# What tire for Dayton 14x7 and 1976 Cadillac Coupe Deville?



## coupeoner (Jan 18, 2013)

Hey

I'm kind a new to this wheel/tire thing so got to ask something that might be basics, also living outside of US and lowriders not so common here. 

I got '76 Coupe Deville which is a 5000+ lbs car so that's 1250 for a wheel. Also got 14x7 daytons with reverse offsets that I need tires for. Have been checking out the forum for a while found out few things 

- someone said he once had 76 caddy with 175/70/14R tires and they hold the load fine. Don't know what was the load index of the tires but I assume that it's less than the weight of 76. But that size would carry it? 

- also that 175/70/14R is the right choice for the classy lowriderlook, right? And with like 1/2 - 5/8" white wall. Local shop here is offering 215/75 radials (American Classics with ~1" white walls) but I think that's too "heavy" for the look? And the white wall too wide.

- and that people are pretty much favoring Premium Sportway 520s (14"s at this case) which only got 1016 lbs load capacity. Can that tire hold that kind of load? They also sold out at the moment (?) and will get more tires in July. 

- What else people are using, something else to recommend? People seem to use radials looking good but I'm not sure what brand and tire would that be etc... I want to order only once and be satisfied you know. 

In this thread you can find some Cadillacs around that age with wire wheels. The white sedan looks nice. 

http://www.layitlow.com/forums/13-hydraulics/245460-1975-cadillac-juiced.html


Thanks for help and the layitlow.com that I've been reading since late 90's (?) or something and finally got own US car to build  

J


----------



## BrownAzt3ka (May 4, 2008)

Run the Hankook Mileage plus-II 175-70r14s or the actual premium sportways not the coker tire b.s.... Running anything else will make the wheels look like they're for a work truck....
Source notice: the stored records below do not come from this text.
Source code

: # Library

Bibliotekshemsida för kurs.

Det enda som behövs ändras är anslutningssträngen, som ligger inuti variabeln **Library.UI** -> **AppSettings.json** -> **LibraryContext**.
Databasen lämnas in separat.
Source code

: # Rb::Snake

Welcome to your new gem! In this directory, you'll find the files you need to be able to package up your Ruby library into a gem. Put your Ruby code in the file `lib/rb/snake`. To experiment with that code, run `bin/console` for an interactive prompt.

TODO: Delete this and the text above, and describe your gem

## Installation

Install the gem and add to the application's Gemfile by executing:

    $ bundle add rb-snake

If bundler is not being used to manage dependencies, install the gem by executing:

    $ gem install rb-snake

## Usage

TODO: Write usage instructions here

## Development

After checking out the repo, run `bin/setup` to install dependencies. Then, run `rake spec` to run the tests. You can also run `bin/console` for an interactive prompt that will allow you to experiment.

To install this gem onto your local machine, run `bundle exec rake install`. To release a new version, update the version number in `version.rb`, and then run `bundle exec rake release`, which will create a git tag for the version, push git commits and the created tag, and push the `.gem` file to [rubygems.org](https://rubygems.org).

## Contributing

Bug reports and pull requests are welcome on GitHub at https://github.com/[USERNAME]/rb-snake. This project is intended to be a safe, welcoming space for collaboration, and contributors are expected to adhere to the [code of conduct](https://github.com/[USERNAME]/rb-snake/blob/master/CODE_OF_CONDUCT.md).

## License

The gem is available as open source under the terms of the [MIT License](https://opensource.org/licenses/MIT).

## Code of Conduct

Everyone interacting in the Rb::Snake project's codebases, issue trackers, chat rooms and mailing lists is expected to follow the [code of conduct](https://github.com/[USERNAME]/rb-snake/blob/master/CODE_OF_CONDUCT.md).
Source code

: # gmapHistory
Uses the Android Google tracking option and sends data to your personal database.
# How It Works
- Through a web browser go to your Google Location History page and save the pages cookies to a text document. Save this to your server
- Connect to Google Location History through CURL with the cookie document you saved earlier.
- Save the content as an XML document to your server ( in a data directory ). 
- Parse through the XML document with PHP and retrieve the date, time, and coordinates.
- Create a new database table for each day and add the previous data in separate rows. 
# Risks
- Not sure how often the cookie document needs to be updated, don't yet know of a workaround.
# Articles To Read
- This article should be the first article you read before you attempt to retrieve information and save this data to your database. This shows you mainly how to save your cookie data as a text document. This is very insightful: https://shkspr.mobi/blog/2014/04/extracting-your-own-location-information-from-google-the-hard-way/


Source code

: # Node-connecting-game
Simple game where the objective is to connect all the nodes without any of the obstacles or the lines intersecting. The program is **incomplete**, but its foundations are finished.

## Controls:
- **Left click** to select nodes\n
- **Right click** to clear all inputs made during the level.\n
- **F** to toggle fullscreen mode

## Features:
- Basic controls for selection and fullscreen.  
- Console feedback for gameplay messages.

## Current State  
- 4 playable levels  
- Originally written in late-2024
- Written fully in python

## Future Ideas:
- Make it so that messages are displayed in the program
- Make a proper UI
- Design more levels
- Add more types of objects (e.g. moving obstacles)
You're putting too much thought into the load rating... slapp them on and roll!!


----------



## jayteenaz (Jun 27, 2007)

x2 ...the coker 5.20x14 looks good....avoid the 13"s from coker they look different after you mount them.


----------



## 46'Areosedan (May 21, 2012)

X3 on the load rating. It's nice that the new 5.20's have a higher load rating than the OG's but technically they are still overloaded. It's more about the look.


----------



## JustCruisin (Jan 19, 2004)

I don't think reverse are going to fit.. my homie had a 75' Coupe D and couldn't fit the skirts on when he had some 14x7 Supremes on there...


----------



## coupeoner (Jan 18, 2013)

I know I put too much thought for the load rating  And that's what I'm trying to avoid cos it's more about the look! It's just I want to study this stuff so I know what I'm doing.

That Hankook Mileage plus-II 175-70r14s whitewall looks good. You know if there's any store selling them online? 

About them skirts I've heard if you cut those locking mechanisms off of the skirts they'll fit. That's what they're discussing on the thread in the link that I put on the first message. I've got another skirts for that and I'll see if they do when I get the change to try everything on. If those won't fit then we figure it out some otherway  

With the original Cadillac wire wheels (15x6) and 235/75/R15 105S tires there's like 3/8 inch cap between the rubber and skirt, and the rubber comes almost an inch more out than the wheel. So with smaller tire and modified skirt I think those would fit. That's just figuring things out, can't wait to get to work. 

Thanks.


----------



## umlolo (Nov 5, 2001)

Yes that is the best 175 70 14. As for load rating ive seen them on 13 inch wires


----------



## coupeoner (Jan 18, 2013)

It seems like Hankooks Mileage II's are out of stock and at least one seller stated that manufacturing is discontinued. Is that true? Any other alternatives?


----------



## bad company (Aug 29, 2005)

I know this is a old post but anyone know where I can get 1 hankook mileage plus 84s 175 70 14 white wall ???


----------



## SUPREME GENTLEMAN (May 26, 2014)

bad company said:


> I know this is a old post but anyone know where I can get 1 hankook mileage plus 84s 175 70 14 white wall ???


lmao


----------



## bad company (Aug 29, 2005)

SUPREME GENTLEMAN said:


> lmao


 Yeah I know it sounds funny but I have 3 that are mint and I need one more ,its a bitch to find one ,and I dont want to buy another set of 4 so all the tires match UGH lol


----------



## coupeoner (Jan 18, 2013)

Few years later here it is. Had some 185/80 on a way but they rubbed. Just got also a set of 175/70 and will also fit them but first got to enjoy these premium 5.20s ?


Sent from AutoGuide.com Free App


----------



## coupeoner (Jan 18, 2013)

Sent from AutoGuide.com Free App


----------



## coupeoner (Jan 18, 2013)

And after few years here we go with fresh Premium Sportways. Tried 185/80s on the way because that was all I could find here, but they rubbed on the other side. Now I have 175/70s also in a garage to wear.


----------



## Vintage classic (Feb 7, 2017)

Clean caddy. I used to have one of these. I know its an old post but what did you do to run the wheels with the skirts without rubbing? Did you narrow and if so how much. I always wondered about that when I had mine. Wouldn’t mind having another one because nobody’s lowriding these.


----------